#### WHAT IS EXPECTED:
Set down exactly the lines below between the line holding "handbag: none [509,364,550,439]" and the line holding "footstool: none [267,553,375,673]", inclusive; no other line belongs in the answer.

#### ENTRIES SUPPLIED:
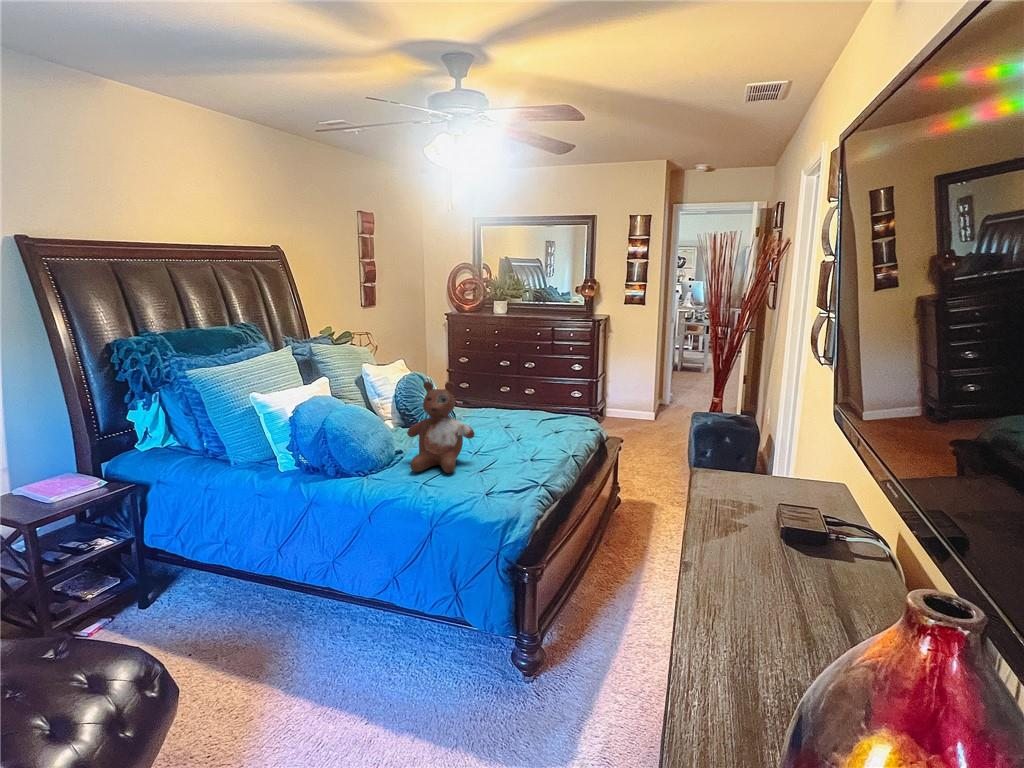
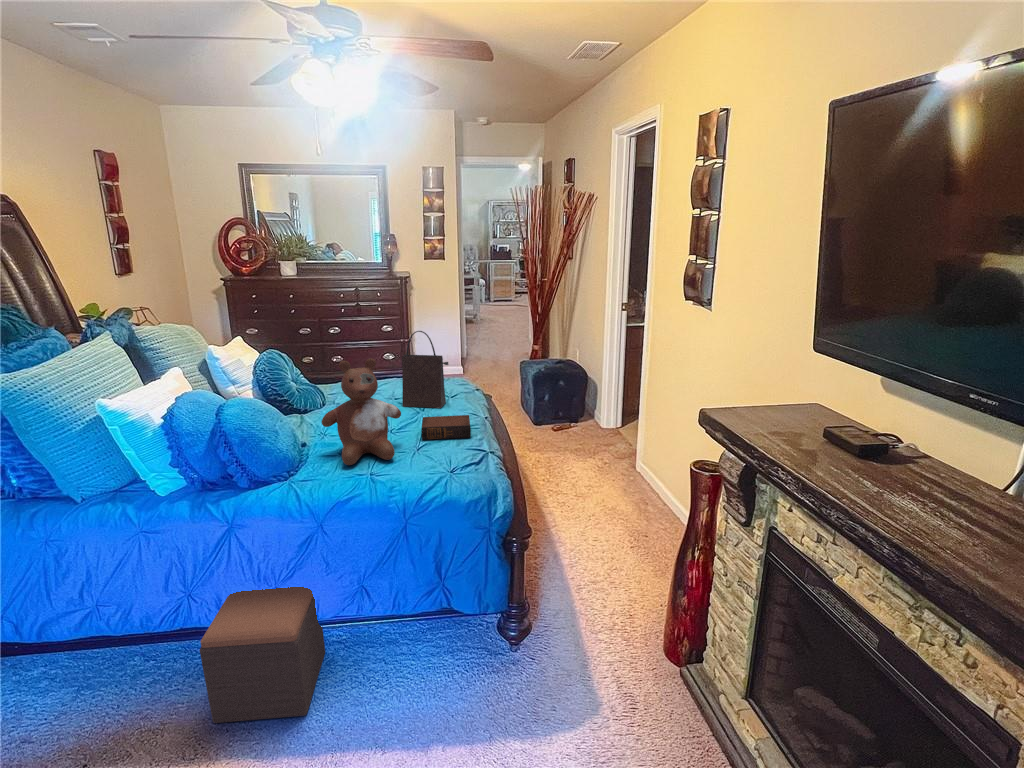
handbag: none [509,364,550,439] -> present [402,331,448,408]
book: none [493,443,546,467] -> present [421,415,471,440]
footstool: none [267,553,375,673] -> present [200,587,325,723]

--

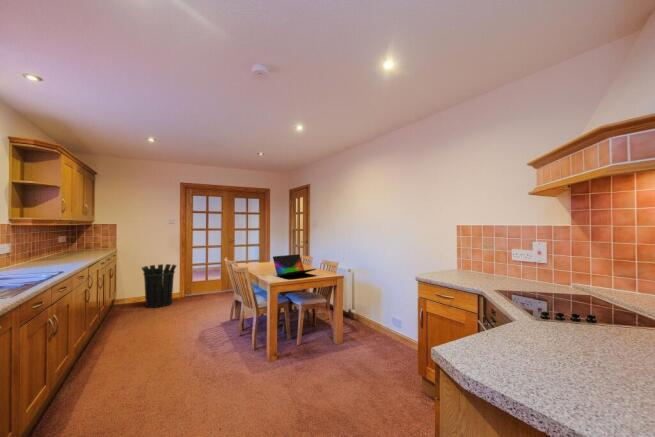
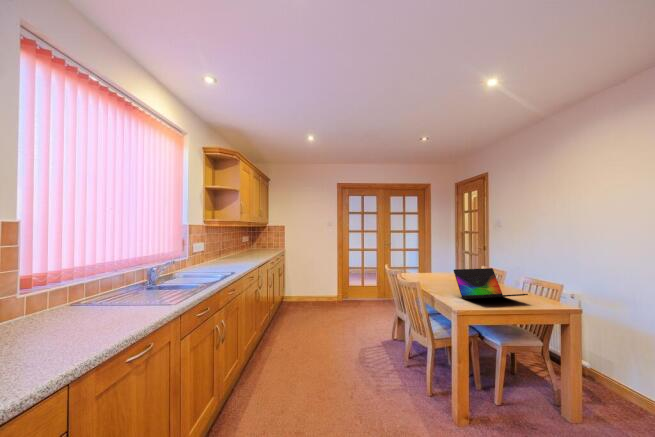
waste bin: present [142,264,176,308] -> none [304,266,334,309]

---

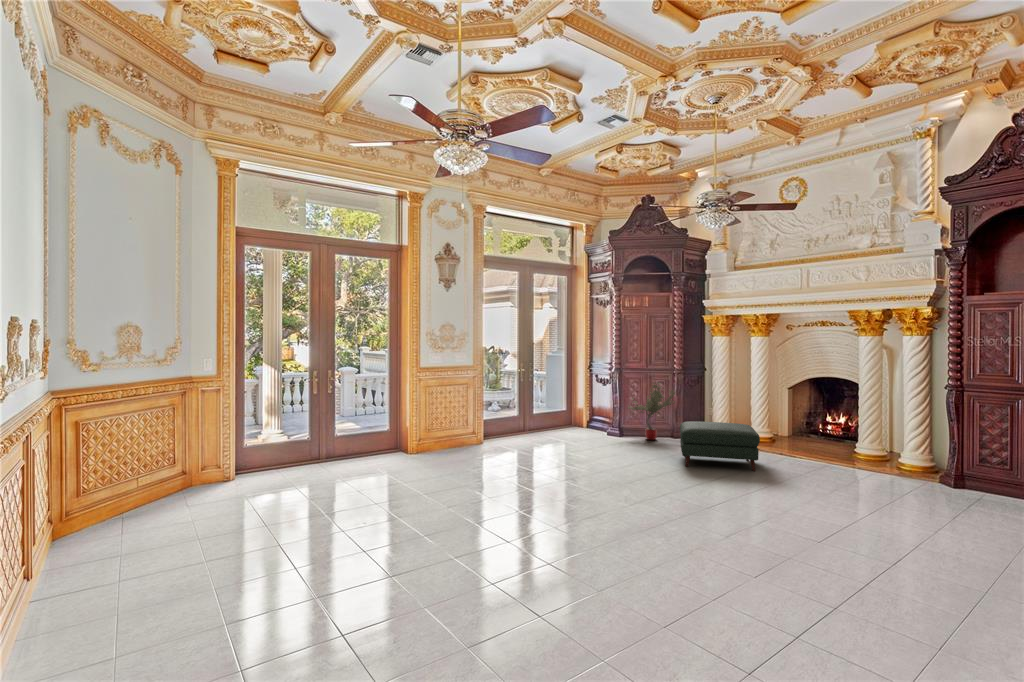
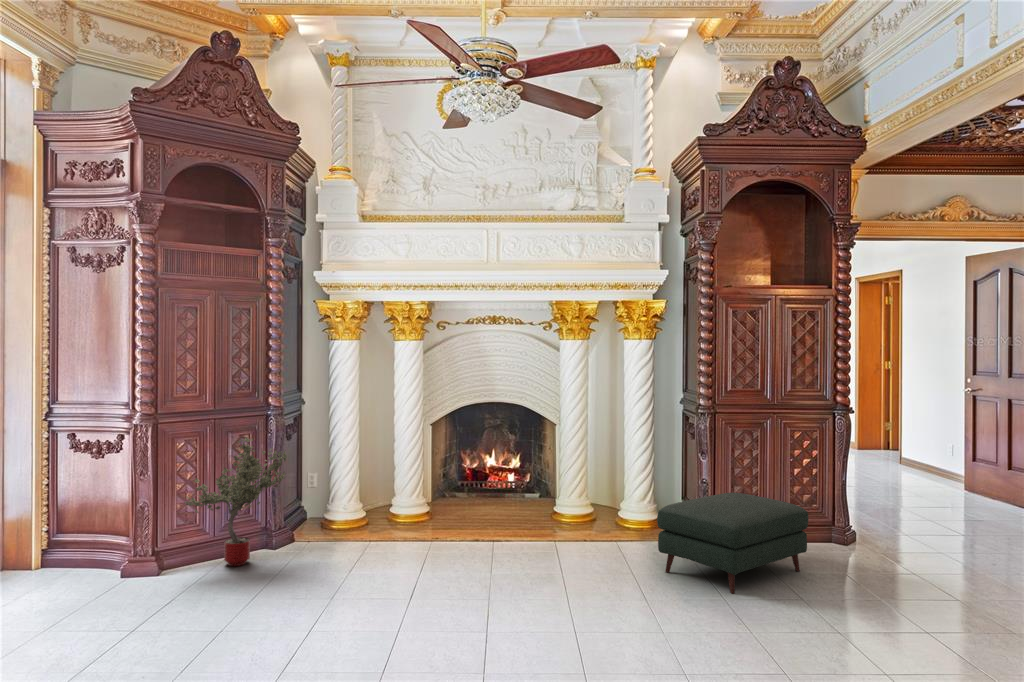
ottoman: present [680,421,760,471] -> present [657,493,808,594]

#### WRITTEN REPLY:
handbag: none [509,364,550,439] -> present [402,331,448,408]
book: none [493,443,546,467] -> present [421,415,471,440]
footstool: none [267,553,375,673] -> present [200,587,325,723]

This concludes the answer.